结构体
fd
fd也就是文件描述符,用于标识已经打开的文件、管道、socket等。是进程和内核的桥梁,允许进程执行各种文件操作
struct fd {
struct file *file;
unsigned int flags;
};
file
Linux内核中表示打开文件的结构体,包含了文件操作所需的各种信息和元数据。这是文件系统操作的核心结构之一,允许内核跟踪每个打开的文件及其相关的状态。
struct file {
// 用于链接或者引用计数
union {
// 链表节点
struct llist_node fu_llist;
// Read-Copy-Update头
struct rcu_head fu_rcuhead;
} f_u;
// 文件路径信息
struct path f_path;
// 文件的 inode 结构体,表示文件的具体内容和属性
struct inode *f_inode; /* cached value */
// 指向文件操作结构体的指针,包含与文件相关的各种操作函数指针,如读、写、打开、关闭等
const struct file_operations *f_op;
/*
* Protects f_ep_links, f_flags.
* Must not be taken from IRQ context.
*/
spinlock_t f_lock;
enum rw_hint f_write_hint;
// 引用计数,表示有多少引用指向这个文件结构体
atomic_long_t f_count;
// 文件标志,描述文件的各种属性,如只读、只写、非阻塞等
unsigned int f_flags;
// 文件模式,指示文件的打开模式,如读、写、执行等
fmode_t f_mode;
// 位置锁,用于保护文件读写位置的锁
struct mutex f_pos_lock;
// 文件的读写位置偏移量
loff_t f_pos;
// 文件所有者结构体,包含文件的拥有者和访问权限信息
struct fown_struct f_owner;
const struct cred *f_cred;
// 文件预读取状态结构体,包含文件预读取的相关信息
struct file_ra_state f_ra;
// 文件版本号,表示文件的版本信息。
u64 f_version;
#ifdef CONFIG_SECURITY
void *f_security;
#endif
/* needed for tty driver, and maybe others */
void *private_data;
#ifdef CONFIG_EPOLL
/* Used by fs/eventpoll.c to link all the hooks to this file */
// 用于事件轮询(epoll)系统调用的链表结
struct list_head f_ep_links;
struct list_head f_tfile_llink;
#endif /* #ifdef CONFIG_EPOLL */
// 地址空间指针,表示文件的内存映射状态
struct address_space *f_mapping;
// 写回错误序列号,用于跟踪文件写回操作的错误
errseq_t f_wb_err;
} __randomize_layout
__attribute__((aligned(4))); /* lest something weird decides that 2 is OK */
inode
inode包含文件的所有元数据,支撑访问控制、文件操作、同步、状态管理和特定文件类型支持
/*
* Keep mostly read-only and often accessed (especially for
* the RCU path lookup and 'stat' data) fields at the beginning
* of the 'struct inode'
*/
struct inode {
// 文件的模式,包括文件类型和文件权限
umode_t i_mode;
// 操作标志,标识文件系统特定的操作
unsigned short i_opflags;
// 文件所有者的用户 ID
kuid_t i_uid;
// 文件所有者的组 ID
kgid_t i_gid;
// 文件标志
unsigned int i_flags;
#ifdef CONFIG_FS_POSIX_ACL
struct posix_acl *i_acl;
struct posix_acl *i_default_acl;
#endif
// 指向 inode 操作函数的指针
const struct inode_operations *i_op;
// 指向文件系统超级块
struct super_block *i_sb;
// 地址空间,描述文件内容在内存中的映射
struct address_space *i_mapping;
#ifdef CONFIG_SECURITY
void *i_security;
#endif
/* Stat data, not accessed from path walking */
// inode 号,唯一标识一个文件
unsigned long i_ino;
/*
* Filesystems may only read i_nlink directly.

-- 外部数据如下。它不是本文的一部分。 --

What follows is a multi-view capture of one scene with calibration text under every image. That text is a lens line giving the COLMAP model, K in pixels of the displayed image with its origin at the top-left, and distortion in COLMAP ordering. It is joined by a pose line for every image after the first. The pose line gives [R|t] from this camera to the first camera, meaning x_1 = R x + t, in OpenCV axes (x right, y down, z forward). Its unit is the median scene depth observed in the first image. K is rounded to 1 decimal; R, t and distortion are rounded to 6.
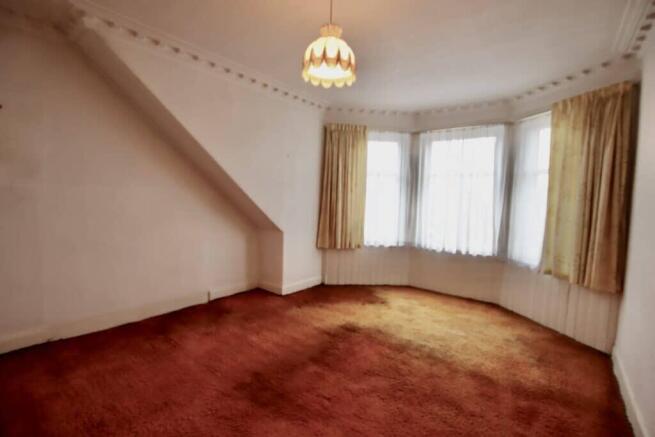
lens RADIAL K [[307.1, 0, 331.8], [0, 307.1, 220.0], [0, 0, 1]] dist [-0.025097, 0.000663]
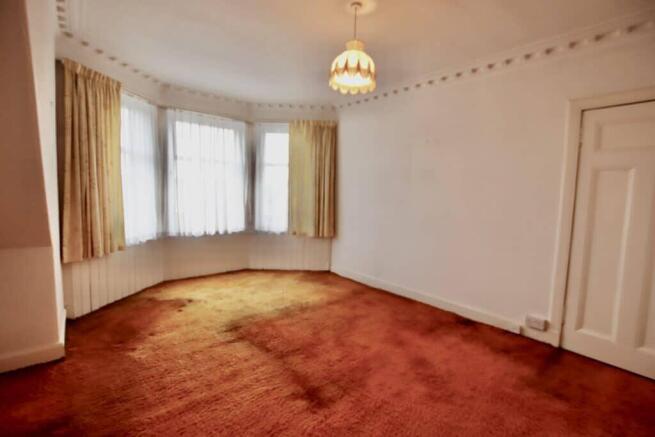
lens RADIAL K [[307.1, 0, 333.0], [0, 307.1, 219.3], [0, 0, 1]] dist [-0.025097, 0.000663]
pose [[0.188933, -0.115286, 0.975199, -0.584450], [0.044338, 0.993073, 0.108809, -0.043795], [-0.980988, 0.022681, 0.192736, 0.409097]]
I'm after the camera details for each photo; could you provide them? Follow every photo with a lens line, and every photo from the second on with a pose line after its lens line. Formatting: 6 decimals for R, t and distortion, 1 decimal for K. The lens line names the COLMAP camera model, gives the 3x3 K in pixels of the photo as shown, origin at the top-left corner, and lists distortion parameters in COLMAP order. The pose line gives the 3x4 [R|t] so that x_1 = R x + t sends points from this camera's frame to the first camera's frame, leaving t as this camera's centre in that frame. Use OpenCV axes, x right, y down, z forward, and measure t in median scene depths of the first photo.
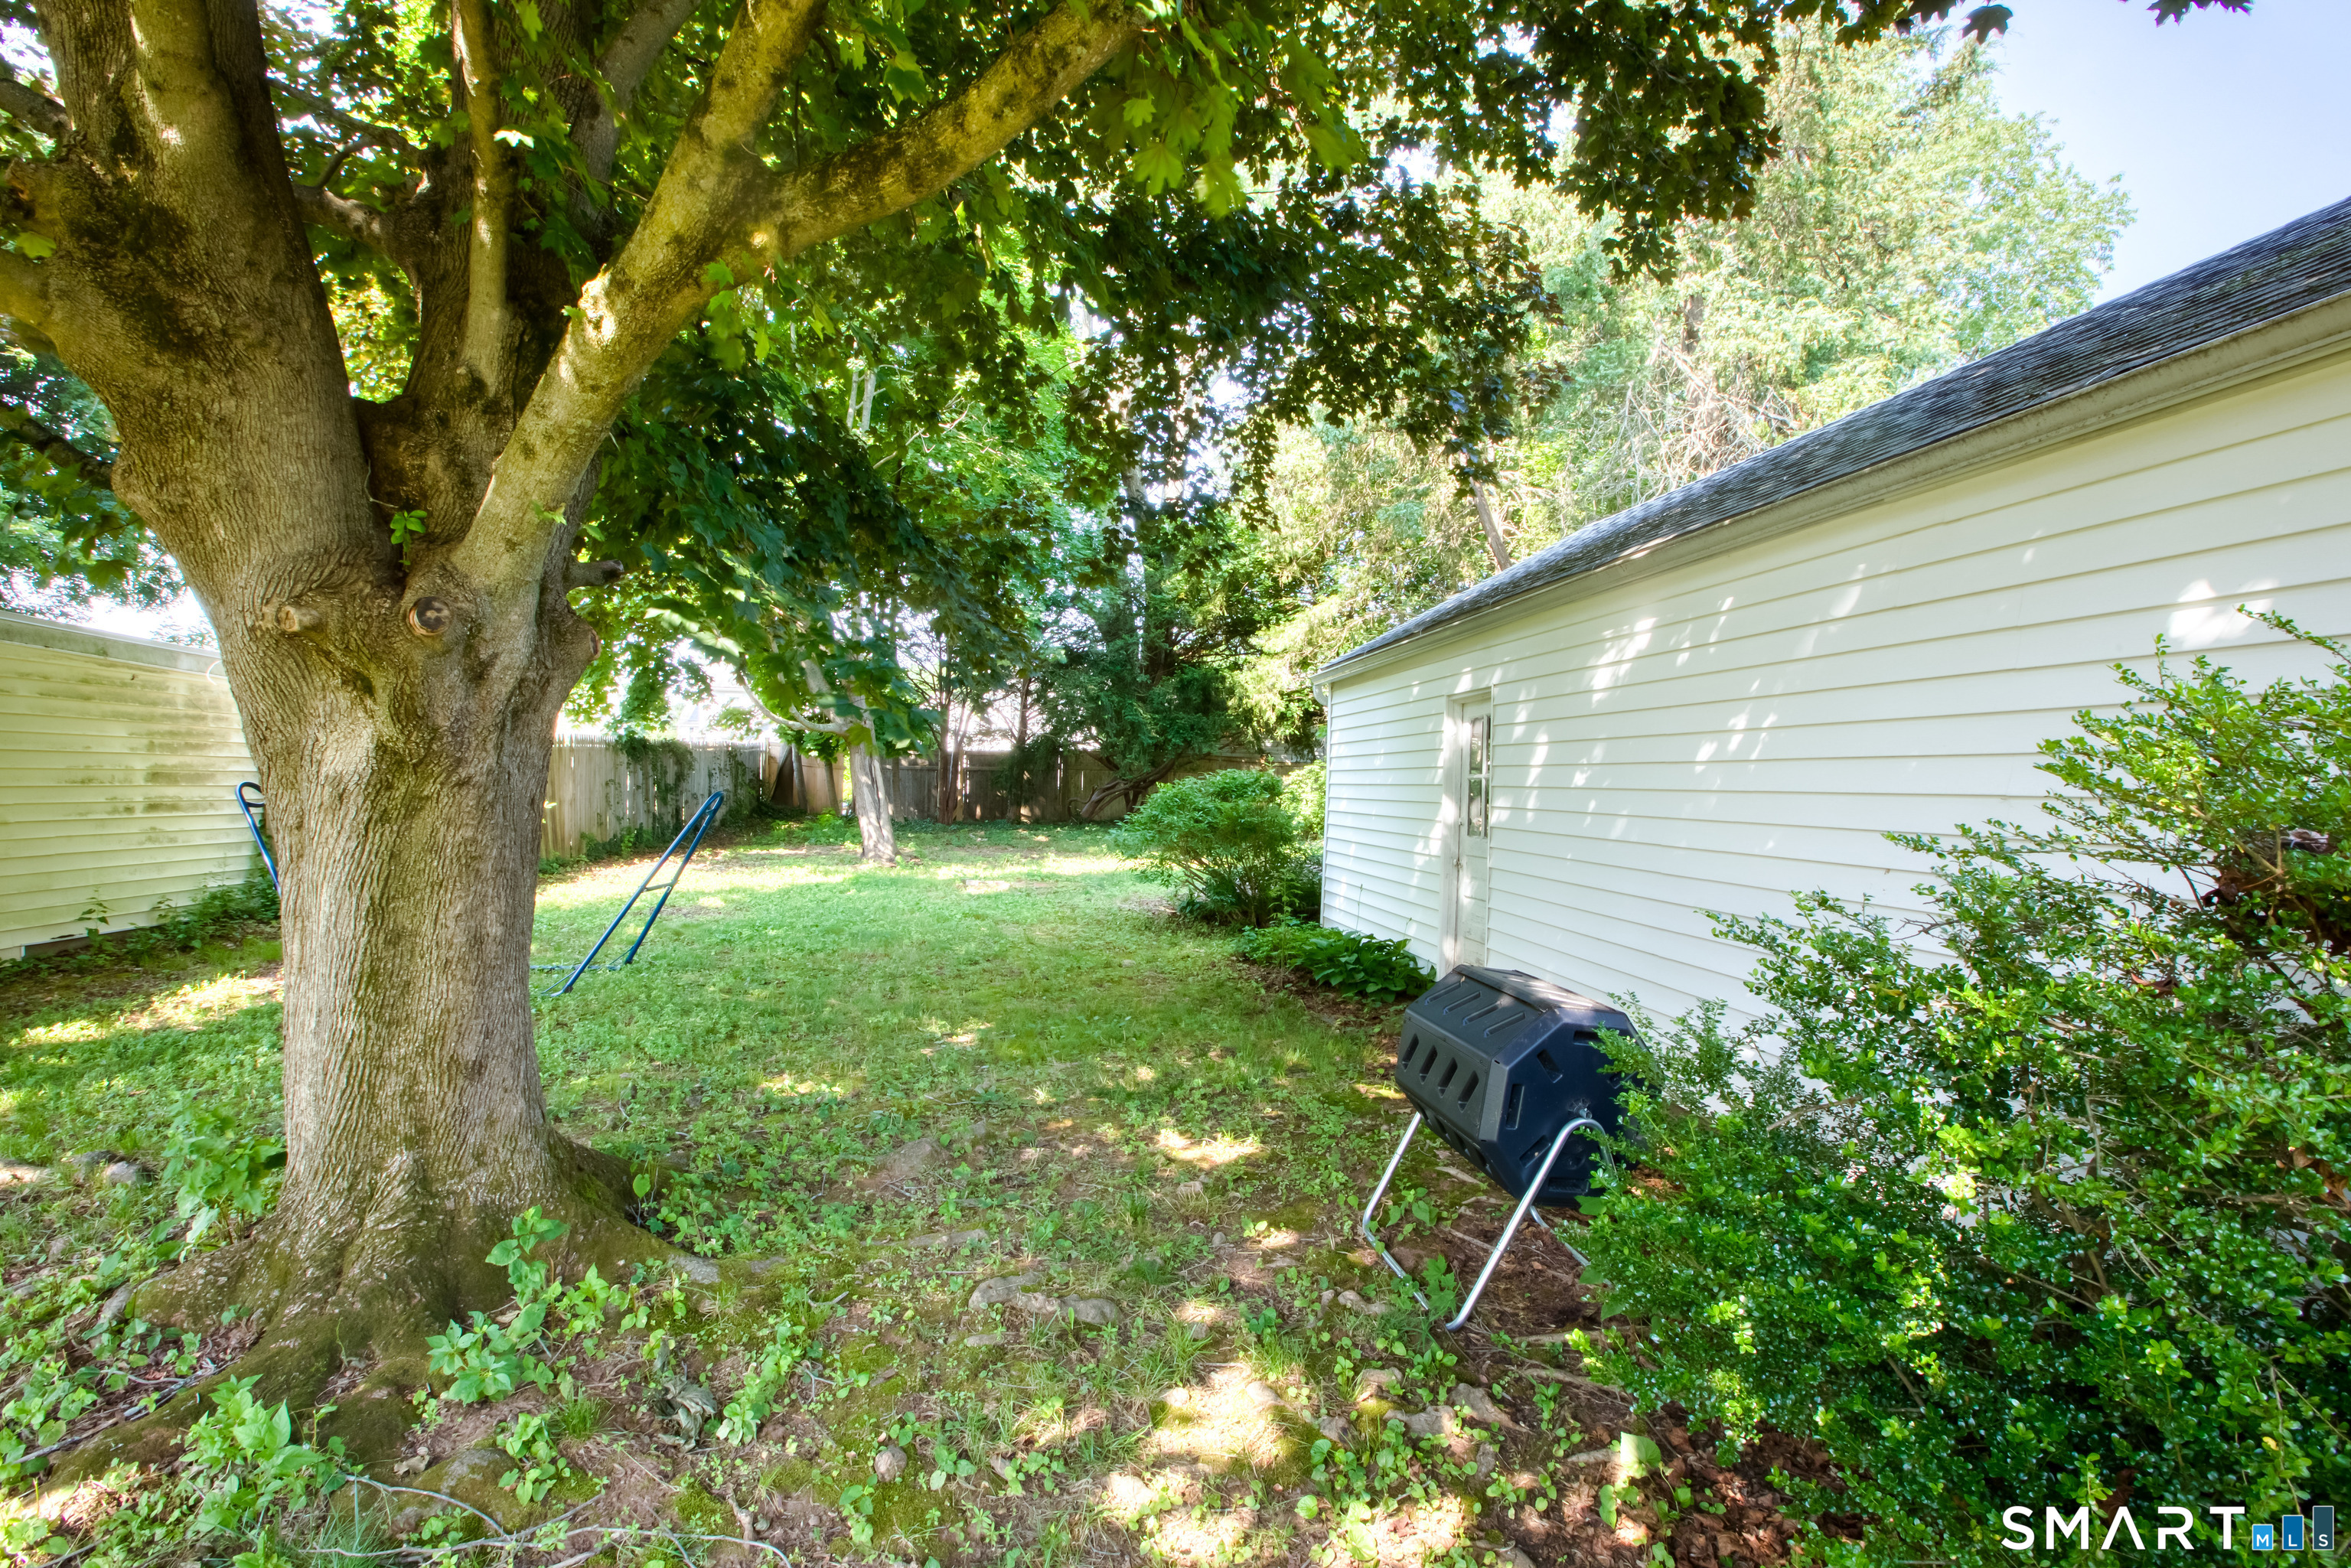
lens RADIAL K [[1065.4, 0, 1175.5], [0, 1065.4, 784.0], [0, 0, 1]] dist [-0.064957, 0.030317]
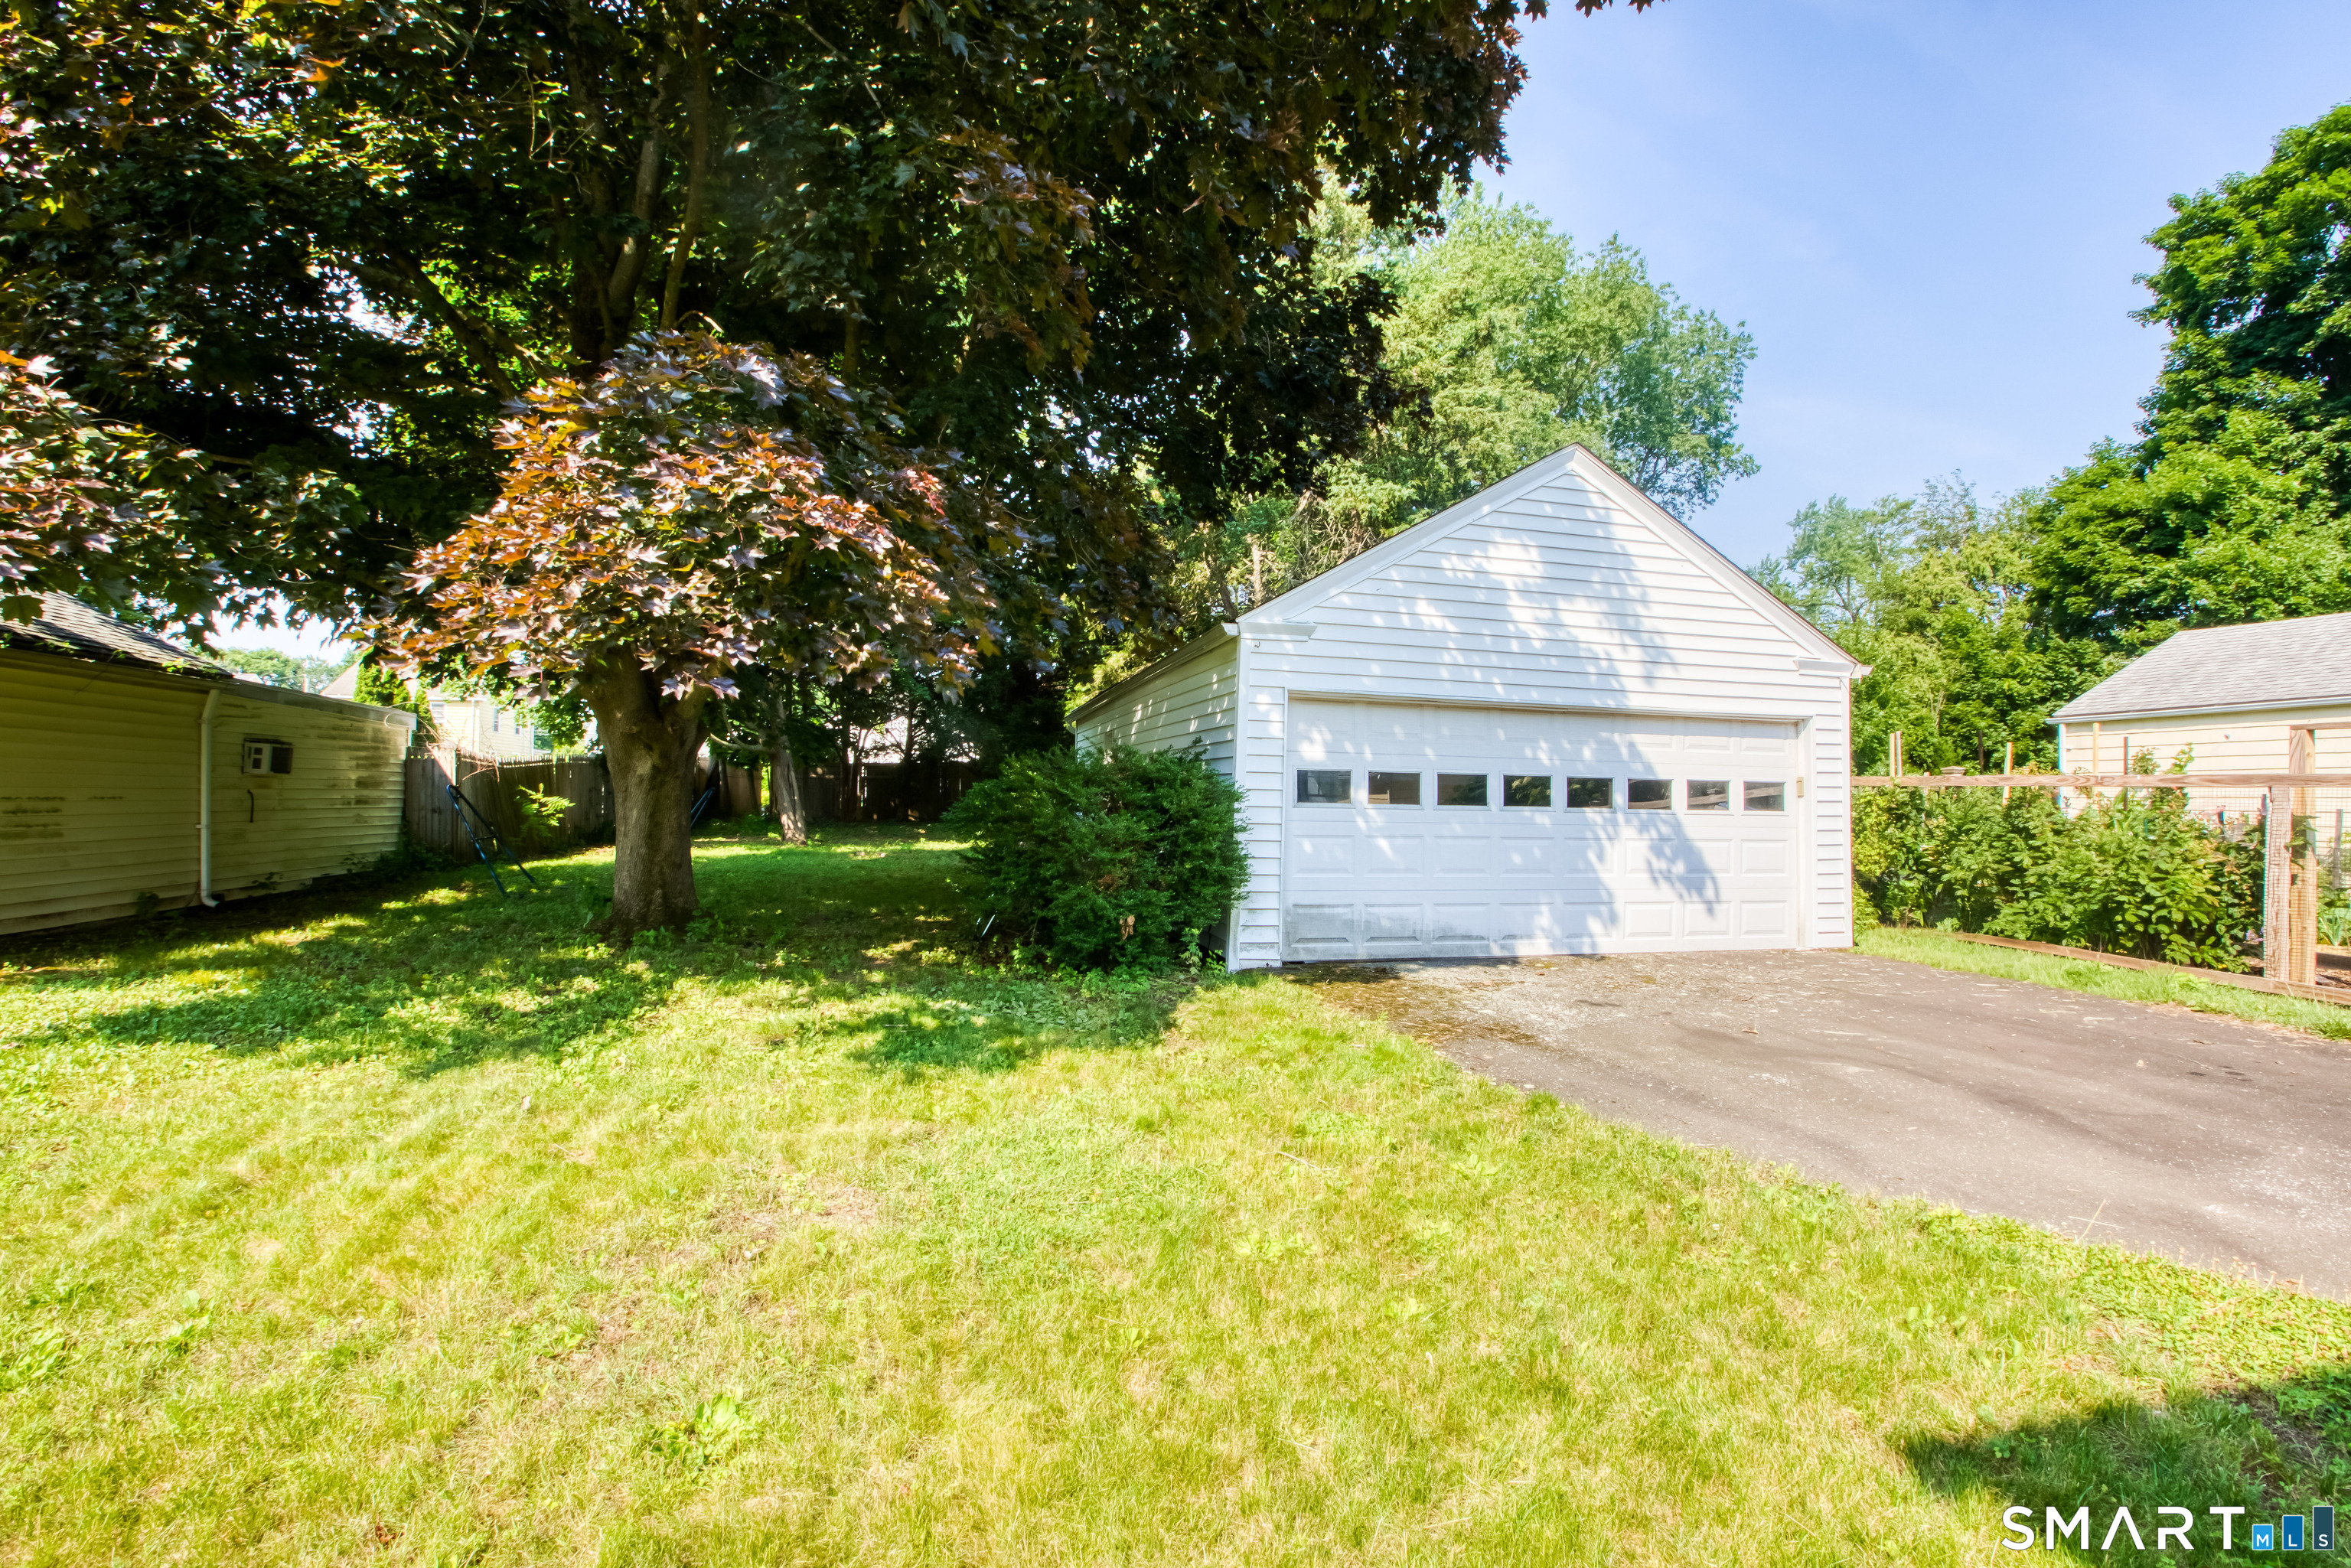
lens RADIAL K [[1065.4, 0, 1175.5], [0, 1065.4, 784.0], [0, 0, 1]] dist [-0.064957, 0.030317]
pose [[0.996541, -0.011235, 0.082341, 0.067908], [0.011902, 0.999900, -0.007613, 0.007313], [-0.082247, 0.008567, 0.996575, -0.272862]]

They shall use the
* following functions for modification:
*
* (set|clear|inc|drop)_nlink
* inode_(inc|dec)_link_count
*/
// 链接数,表示有多少个目录项指向此 inode
union {
const unsigned int i_nlink;
unsigned int __i_nlink;
};
// 设备号,对于设备文件有效
dev_t i_rdev;
// 文件大小
loff_t i_size;
struct timespec64 i_atime;
struct timespec64 i_mtime;
struct timespec64 i_ctime;
spinlock_t i_lock; /* i_blocks, i_bytes, maybe i_size */
// 文件字节数、块大小位数、写入提示、文件占用块数
unsigned short i_bytes;
u8 i_blkbits;
u8 i_write_hint;
blkcnt_t i_blocks;
#ifdef __NEED_I_SIZE_ORDERED
seqcount_t i_size_seqcount;
#endif
/* Misc */
// 文件状态
unsigned long i_state;
// 读写信号量,用于同步
struct rw_semaphore i_rwsem;
unsigned long dirtied_when; /* jiffies of first dirtying */
unsigned long dirtied_time_when;
// 特定结构:hash链表节点、IO列表
struct hlist_node i_hash;
struct list_head i_io_list; /* backing dev IO list */
#ifdef CONFIG_CGROUP_WRITEBACK
struct bdi_writeback *i_wb; /* the associated cgroup wb */
/* foreign inode detection, see wbc_detach_inode() */
int i_wb_frn_winner;
u16 i_wb_frn_avg_time;
u16 i_wb_frn_history;
#endif
// 用于缓存回收的LRU列表
struct list_head i_lru; /* inode LRU list */
// 用于管理同一超级块中的 inode的超级块链表
struct list_head i_sb_list;
// 用于写回缓冲的写回列表
struct list_head i_wb_list; /* backing dev writeback list */
union {
struct hlist_head i_dentry;
struct rcu_head i_rcu;
};
// inode版本号
atomic64_t i_version;
// 引用计数
atomic_t i_count;
// 直接IO计数
atomic_t i_dio_count;
// 写操作计数
atomic_t i_writecount;
#if defined(CONFIG_IMA) || defined(CONFIG_FILE_LOCKING)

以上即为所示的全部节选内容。